Registration for the June 24 conference is free for all attendees, and will be held on the online event platform Hopin. Nearly 500 people had signed up by late Tuesday afternoon. “It really levels the playing field for entrepreneurs to be able to access not only information, but access to CEOs and the investors,” said Seltzer.

Throughout the 11:30 a.m.-to-6 p.m. event, festival goers will have the choice to sit in on a series of panels covering topics ranging from product design to accounting advice. One mid-afternoon offering is titled “How to Make Dough: Literally…” while another is headlined “Onward and Upward & Instructions on How to be a Meaningful Citizen.”

There are multiple events scheduled for each time slot, too, so attendees can choose the panels most relevant to them. And in short sessions between events, entrepreneurs will have the chance to take a break with a musical performance or cooking lesson.
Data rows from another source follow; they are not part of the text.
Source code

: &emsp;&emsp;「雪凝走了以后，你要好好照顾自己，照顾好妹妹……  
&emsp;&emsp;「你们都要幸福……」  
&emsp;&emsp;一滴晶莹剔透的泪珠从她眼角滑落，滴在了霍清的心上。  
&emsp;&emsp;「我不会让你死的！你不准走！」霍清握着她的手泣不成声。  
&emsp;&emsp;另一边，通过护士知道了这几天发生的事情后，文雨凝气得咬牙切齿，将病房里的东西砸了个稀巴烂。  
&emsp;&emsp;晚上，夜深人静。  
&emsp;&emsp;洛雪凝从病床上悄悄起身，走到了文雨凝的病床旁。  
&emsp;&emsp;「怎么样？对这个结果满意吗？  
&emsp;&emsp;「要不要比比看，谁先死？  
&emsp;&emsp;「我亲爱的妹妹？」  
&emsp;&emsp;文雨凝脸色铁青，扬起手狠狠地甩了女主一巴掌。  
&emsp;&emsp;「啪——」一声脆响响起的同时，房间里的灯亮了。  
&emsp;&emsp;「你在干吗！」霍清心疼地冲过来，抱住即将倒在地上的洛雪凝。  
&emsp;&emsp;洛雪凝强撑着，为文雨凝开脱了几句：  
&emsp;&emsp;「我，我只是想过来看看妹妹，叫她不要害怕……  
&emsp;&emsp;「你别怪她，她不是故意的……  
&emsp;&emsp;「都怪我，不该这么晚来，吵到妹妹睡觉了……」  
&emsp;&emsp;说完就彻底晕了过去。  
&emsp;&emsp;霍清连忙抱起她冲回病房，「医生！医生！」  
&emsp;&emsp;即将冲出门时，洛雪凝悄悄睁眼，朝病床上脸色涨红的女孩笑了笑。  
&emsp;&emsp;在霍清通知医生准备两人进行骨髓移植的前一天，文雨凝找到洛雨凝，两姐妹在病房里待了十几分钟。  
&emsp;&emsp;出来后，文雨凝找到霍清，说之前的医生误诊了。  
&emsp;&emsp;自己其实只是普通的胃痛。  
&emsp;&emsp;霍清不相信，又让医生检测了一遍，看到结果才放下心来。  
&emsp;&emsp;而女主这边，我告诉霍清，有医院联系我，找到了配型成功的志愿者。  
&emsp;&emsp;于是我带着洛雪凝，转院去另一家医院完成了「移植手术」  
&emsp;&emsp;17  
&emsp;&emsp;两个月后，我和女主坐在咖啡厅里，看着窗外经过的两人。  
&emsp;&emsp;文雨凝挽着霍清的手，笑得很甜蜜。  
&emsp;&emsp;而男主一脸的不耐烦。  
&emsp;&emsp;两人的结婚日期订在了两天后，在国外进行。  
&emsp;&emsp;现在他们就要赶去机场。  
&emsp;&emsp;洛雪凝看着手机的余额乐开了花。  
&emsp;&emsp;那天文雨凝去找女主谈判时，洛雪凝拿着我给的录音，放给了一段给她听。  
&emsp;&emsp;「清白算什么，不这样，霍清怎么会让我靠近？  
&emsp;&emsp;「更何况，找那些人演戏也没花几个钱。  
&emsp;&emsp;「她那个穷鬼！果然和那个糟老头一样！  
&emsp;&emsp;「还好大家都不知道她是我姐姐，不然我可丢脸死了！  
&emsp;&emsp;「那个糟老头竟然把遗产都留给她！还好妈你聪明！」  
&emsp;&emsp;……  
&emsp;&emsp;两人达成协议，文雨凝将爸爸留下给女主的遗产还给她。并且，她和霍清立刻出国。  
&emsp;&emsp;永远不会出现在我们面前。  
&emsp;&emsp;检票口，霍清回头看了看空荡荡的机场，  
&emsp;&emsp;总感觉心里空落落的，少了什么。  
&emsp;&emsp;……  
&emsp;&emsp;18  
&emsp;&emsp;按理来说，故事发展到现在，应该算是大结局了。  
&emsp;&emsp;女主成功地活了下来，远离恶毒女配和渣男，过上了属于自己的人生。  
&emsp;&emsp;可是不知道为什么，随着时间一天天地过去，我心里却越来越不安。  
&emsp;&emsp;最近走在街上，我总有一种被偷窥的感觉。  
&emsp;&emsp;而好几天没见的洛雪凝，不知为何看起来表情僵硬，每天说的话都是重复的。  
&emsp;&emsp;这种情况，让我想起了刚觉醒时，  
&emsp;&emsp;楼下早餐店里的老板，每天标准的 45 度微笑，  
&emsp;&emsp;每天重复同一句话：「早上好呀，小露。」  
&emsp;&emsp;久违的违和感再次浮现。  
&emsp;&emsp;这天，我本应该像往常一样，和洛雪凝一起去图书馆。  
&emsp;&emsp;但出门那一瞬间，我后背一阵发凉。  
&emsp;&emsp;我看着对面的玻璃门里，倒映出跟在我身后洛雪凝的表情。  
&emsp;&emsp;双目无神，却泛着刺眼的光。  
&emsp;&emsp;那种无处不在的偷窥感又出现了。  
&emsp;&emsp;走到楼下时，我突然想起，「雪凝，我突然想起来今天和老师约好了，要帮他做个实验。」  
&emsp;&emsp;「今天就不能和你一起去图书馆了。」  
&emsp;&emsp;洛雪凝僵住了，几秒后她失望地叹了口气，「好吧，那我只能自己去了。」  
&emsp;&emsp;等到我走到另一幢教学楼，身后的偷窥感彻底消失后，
If an information session doesn’t interest an entrepreneur, Seltzer says, that person might normally network in the lobby or hang out by the bar at an in-person event. “What this platform allows you to do is if you just want to go meet some people, you go into the networking rooms.” These rooms pair up entrepreneurs with others at the festival who want to network, and allow them to have an isolated conversation where they can also exchange contact information.

Seltzer hopes that Hopin will also help make the festival’s webinars more interactive, and less a presentation to “a sea of boxes.” Ballard Spahr lawyers will act as moderators for the conversations, selecting audience questions for panelists from a live chat box. But unlike Zoom or other webinar platforms, Seltzer says, Hopin gives moderators the option to let audience members briefly join the panel and ask questions through a live video chat.

For an event such as this to be held in-person, Seltzer estimates it would cost about $50,000. But “we’ve spent a small fraction of that to put this on.” He didn’t have to cover travel costs for panelists from out of town, and most guest speakers, including Eagles center Jason Kelce and former Eagles linebacker Connor Barwin, were “happy to chip in and say yes to being a part of something that’s benefiting entrepreneurs and innovators.”

Guru Technologies is a local software company with representatives speaking at the festival. The firm’s director of product marketing, Steve Mayernick, said that virtual conferences afford business opportunities to a wider range of entrepreneurs. “While it’s more challenging to engage on a one-to-one basis than it is at a traditional event, it still serves a valuable purpose in connecting the best folks in the industry to share and learn.”

Because of that, Seltzer and the rest of his team at Ballard Spahr hope this festival can become a model for future virtual business conferences, even after the COVID-19 pandemic ends. Going virtual makes the festival more accessible to entrepreneurs across the country, and Hopin’s chat room functions let attendees talk to lawyers, CEOS, and investors in a private setting if they want to.

Seltzer plans to continue hosting WhatsNext annually, and might consider adding in-person components such as a watch party when it’s safe to do so. “But the content will remain fully virtual so that people don’t feel as though they’re not where the action is.”